Assignment 9: Introspection

Deadline: December 13th, 9am

In this assignment, we will implement gradient-based model analysis both for creating saliency maps (local) and for feature visualization (global). You can also take inspiration from the DeepDream tutorial. It is recommended that you work on image data as this makes visual inspection of the results simple and intuitive.

You are welcome to use pre-trained ImageNet models from the tf.keras.applications module. The tutorial linked above uses an Inception model, for example. Note that these models generally expect rather large inputs, for example 224x224 pixels. However, you can generally take arbitrary images and resize them (e.g. tf.image.resize) to the necessary dimensions. Also note that these models generally require specific pre-processing of the input; all modules have their own functions for this, see the API.

You can of course also train your own models on CIFAR or something similar. Smaller data and models usually makes everything much faster. :) You can also prototype on CIFAR and then try to generalize to bigger images/models once everything works.

Gradient-based saliency map (sensitivity analysis)

Run a batch of inputs through the trained model. Wrap this in a GradientTape where you watch the input batch (batch size can be 1 if you’d like to just produce a single saliency map). and compute the gradient for a particular logit or its softmax output with respect to the input. This tells us how a change in each input pixel would affect the class output. This already gives you a batch of gradient-based saliency maps! Plot the saliency map next to the original image or superimpose it. Do the saliency maps seem to make sense? How would you interpret them?

Note that you will get very different results when using logits or softmax probabilities!

Further notes:

Saliency maps can be especially interesting for wrongly classified inputs. Here, you could compute saliency maps for either the correct class, or the predicted one. How do the two differ?

Activation Maximization

Extend the code from the previous part to create an optimal input for a particular class.

Note: You need to take care that the optimized inputs actually stay valid images throughout the process, e.g. by clipping to [0, 1] after each gradient step, or by using a sigmoid function to produce the images.

Does the resulting input look natural? How do the inputs change when applying many steps of optimization? How do the optimal inputs differ when initializing the optimization with random noise instead of real examples? Can you see differences between optimizing a logit or a (log) softmax probability?
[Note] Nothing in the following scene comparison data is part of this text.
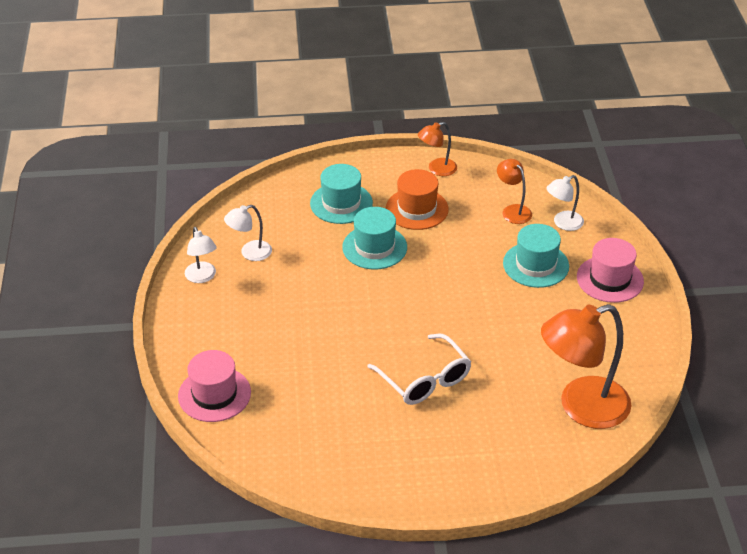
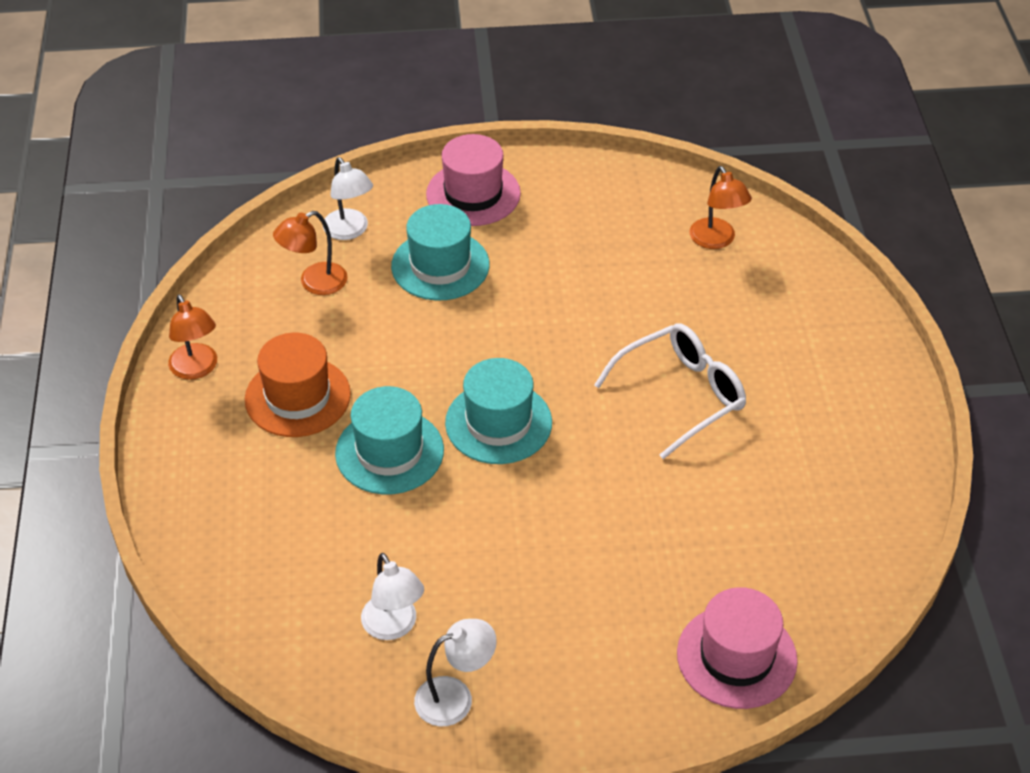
camera: 90 degrees left, 5 degrees up
turquoise hat [310,164,373,224] -> turquoise hat moved to [445,358,552,464]
orange lamp [541,304,632,429] -> orange lamp [689,166,752,249], size x0.50

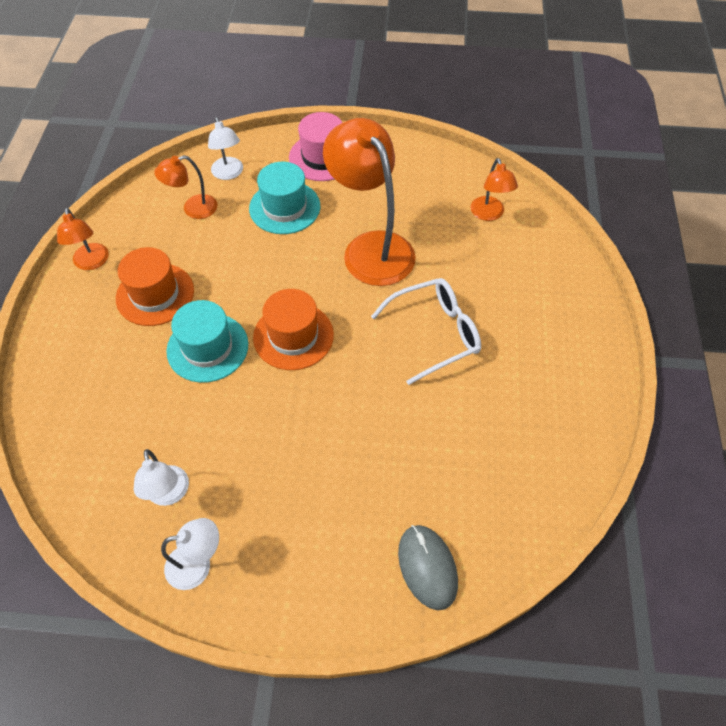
camera: 10 degrees right, 10 degrees up
turquoise hat [445,358,552,464] -> orange hat [253,289,334,370]
pink hat [677,587,798,709] -> grey mouse [398,525,458,610]
none -> orange lamp [323,118,416,286]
Bonus: Apply regularization strategies to make the optimal input more natural-looking. You can also optimize for hidden features of the network (instead of outputs) assuming you can “extract” them from the model you built. Distill has an article that can provide some inspiration.

Bonus: Unmasking “Clever Hans” Predictors

Creating saliency maps, and then not doing anything with them, might seem slightly pointless. If you have time, you can try the following experiment:

Submission

Include code for creating saliency maps as well as activation maximization. Show some comparisons/experiments for various inputs, concerning e.g. the different ways to represent saliency maps (smoothed or not, thresholded or not, etc.). Also show examples of activation maximization for various classes (e.g. CIFAR cars vs. dogs vs. ships etc…). In case you applied regularization techniques, also document how those influenced the results!